In (b) and (c) when you write "is it possible to believe __" I will interpret you to mean "is it rational to believe __" - because people commonly go around believing irrational and/or mutually contradictory things without realizing it. We do it all the time.

That being said, I think it is safe to say that (b) can be answered in the affirmative. There are good reasons to believe in determinism, so it is rational to believe in determinism. There are good reasons for believing in free will, so it is rational to believe in free will. Therefore, it is rational to believe in both. We know that this leads to a paradox, though.

Until we resolve the paradox, it is still rational to believe in both free will and determinism, for pragmatic reasons. But we naturally want to resolve the paradox. What are our options?
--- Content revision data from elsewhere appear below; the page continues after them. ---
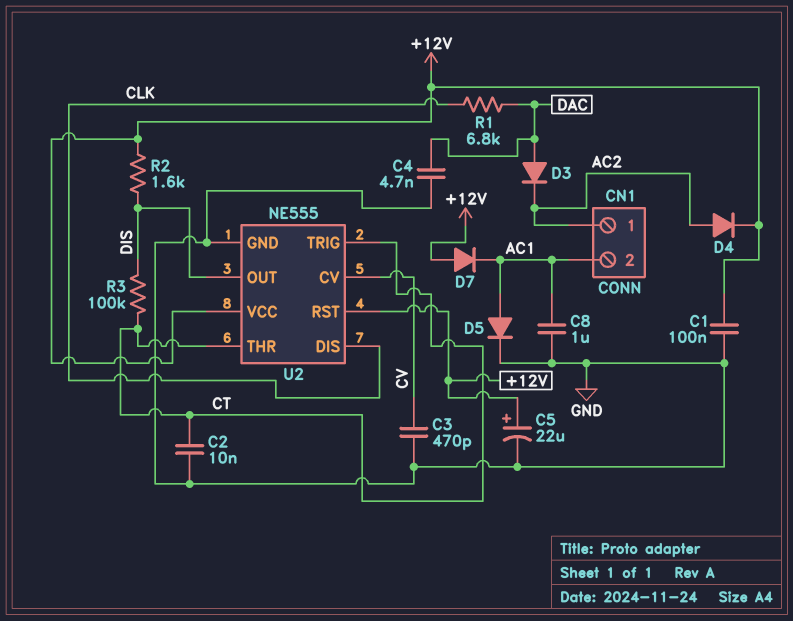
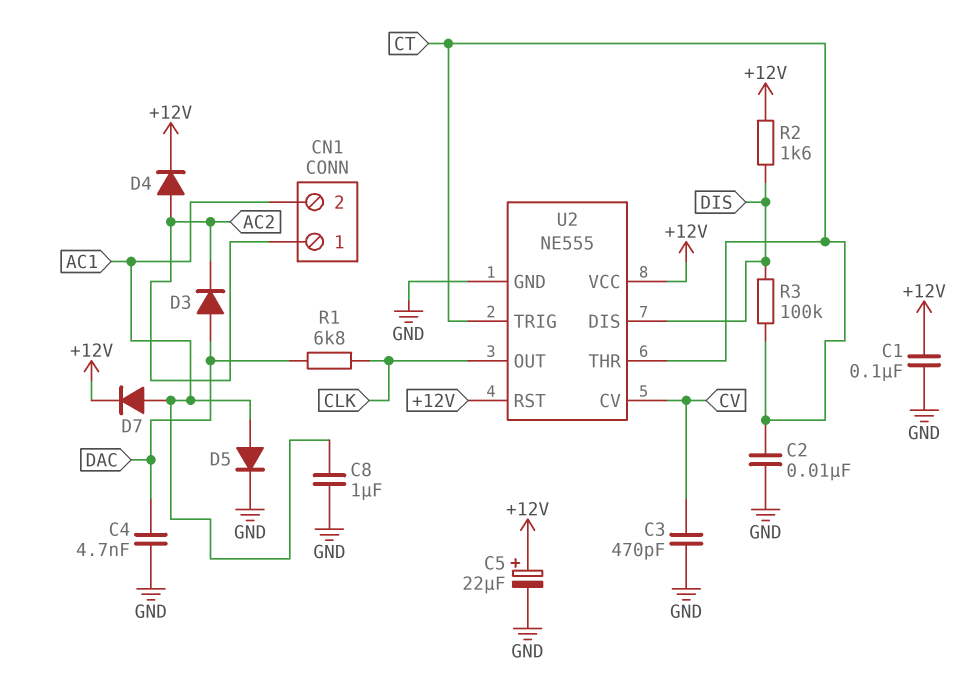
D7: diode (A +12V, K AC1) -> diode (A AC1, K +12V)
U2 pin DIS: CLK -> DIS
U2 pin OUT: DIS -> CLK

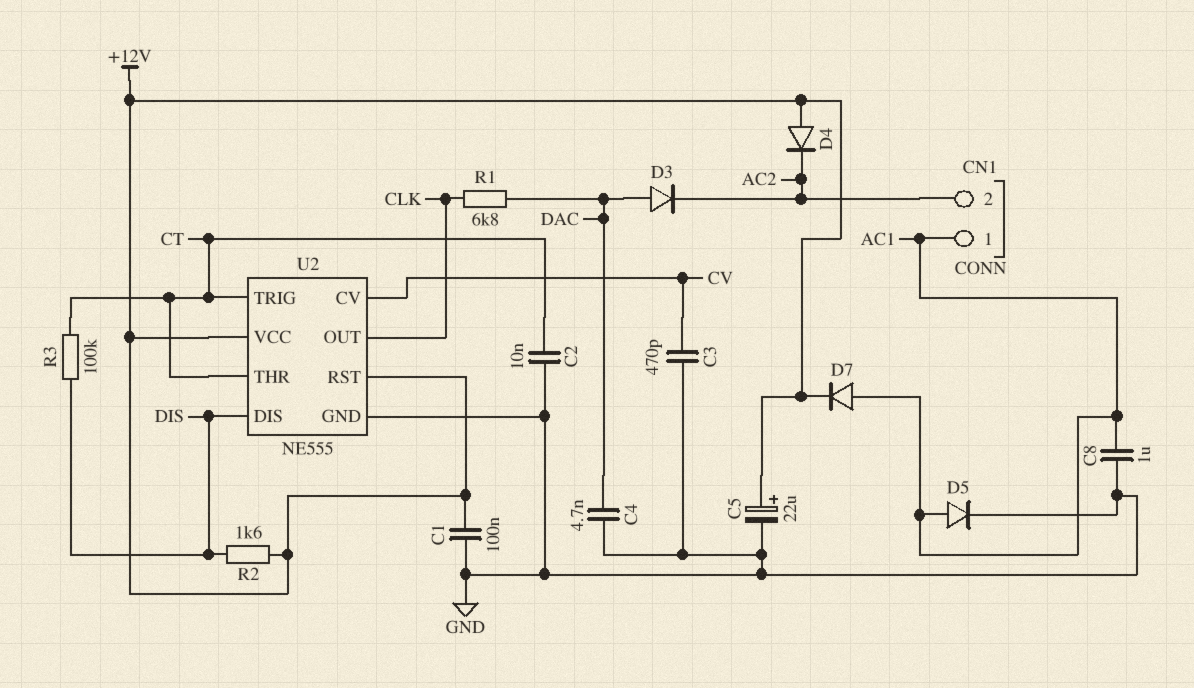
CN1 pin 1: AC2 -> AC1
CN1 pin 2: AC1 -> AC2
D4: diode (A AC2, K +12V) -> diode (A +12V, K AC2)

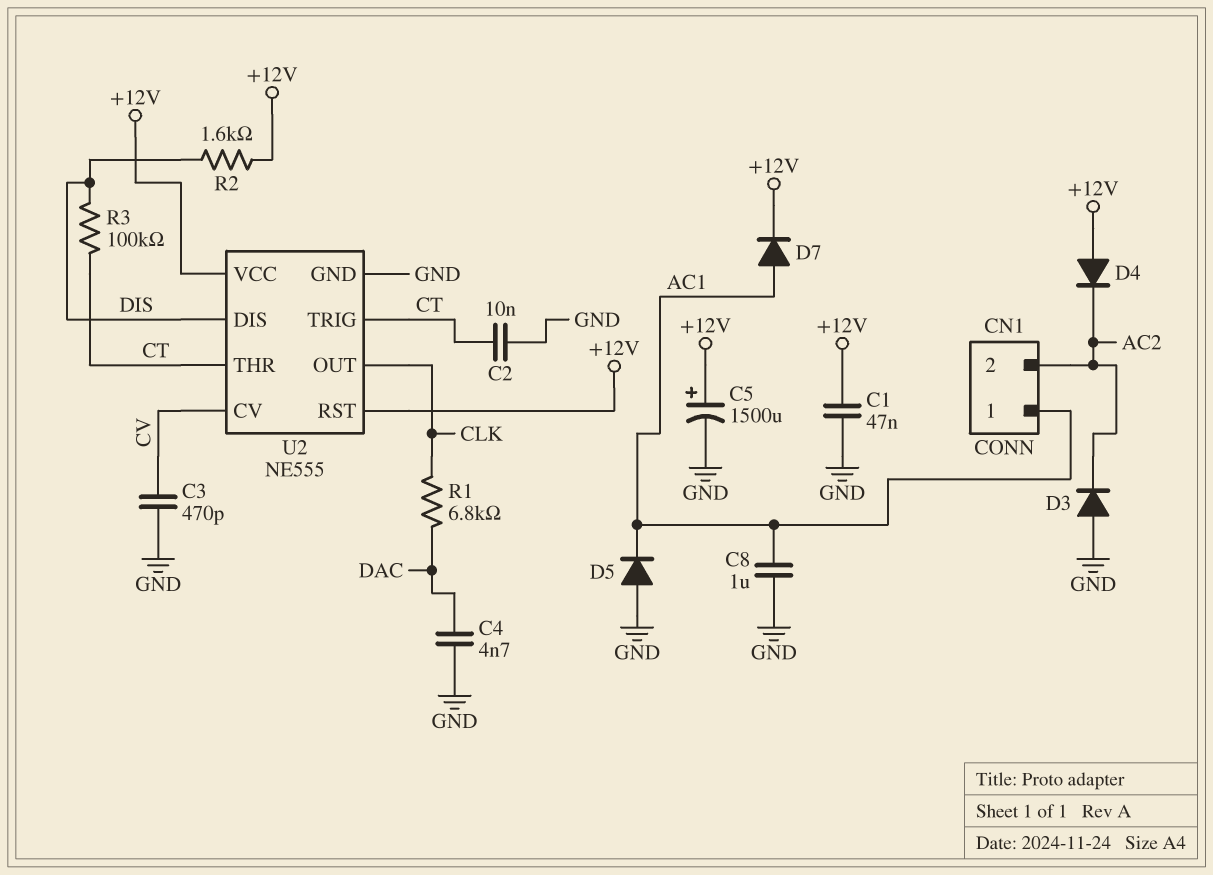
C1: 100nF (+12V, GND) -> 47nF (+12V, GND)
C5: 22uF (plus +12V, minus GND) -> 1500uF (plus +12V, minus GND)
D3: diode (A DAC, K AC2) -> diode (A GND, K AC2)
D5: diode (A AC1, K GND) -> diode (A GND, K AC1)

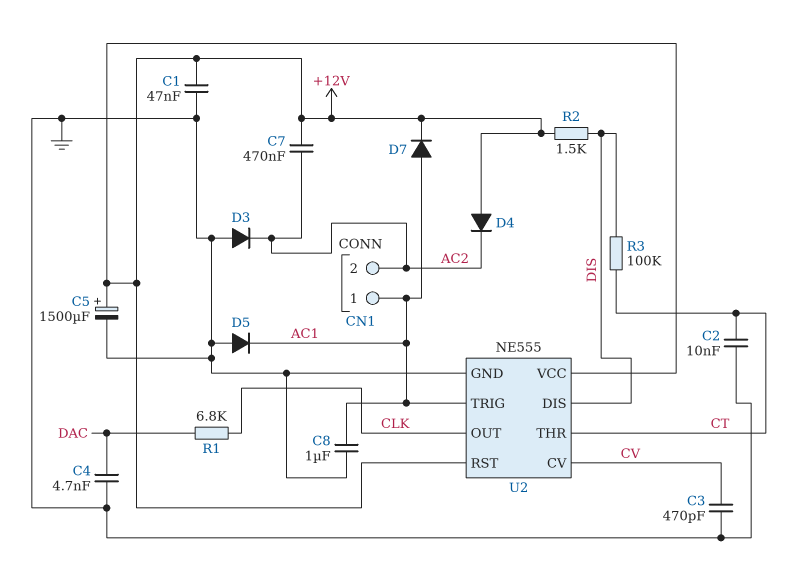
C7: none -> 470nF (+12V, AC2)
R2: 1.6k (+12V, DIS) -> 1.5k (+12V, DIS)
U2 pin TRIG: CT -> AC1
1. Prove that free will is true and determinism is not.
2. Prove that determinism is true and free will is not.
3. Analyze the concepts of free will and determinism and adjust one or the other or both to make them compatible with each other and with all the known facts.

If we do either 2 or 3 we should do it in a way that preserves ethics. So far all attempts have been inconclusive.

This brings me to your question (c). I do believe this was what we were trying to figure out. Indeed, this might be the heart of the paradox. If there is a way to understand how we can hold someone morally responsible without involving the notion of free will, then there would be no obstacle left to determinism, I think.

I could be wrong. Even if we can understand moral responsibility without free will, it could still be that we have free will.

Just one more comment - I'm not sure that science would have to be able to predict someone's actions in order to show that determinism is true. It might be enough to demonstrate that a person's actions are completely governed by certain factors, all of which are predictable in principle. If I have a bomb, I cannot randomly select a single atom of it and determine exactly where that atom will end up after the bomb explodes. Nevertheless I can make an excellent case that all the atoms of the bomb obey natural laws during the explosion, just as they do before and after the explosion.

Perhaps one way of altering our concept of free will such that it is compatible with determinism is to say that we are like the atoms of the bomb. There are so many factors and variables that determine our behavior, that it is utterly impossible to say for sure what a person will decide at any given moment.

We can map out probabilities using statistics, and we can make some very, very good guesses about behavior, just as We know that the atoms of the bomb will disperse in a certain pattern from the focal point of the explosion.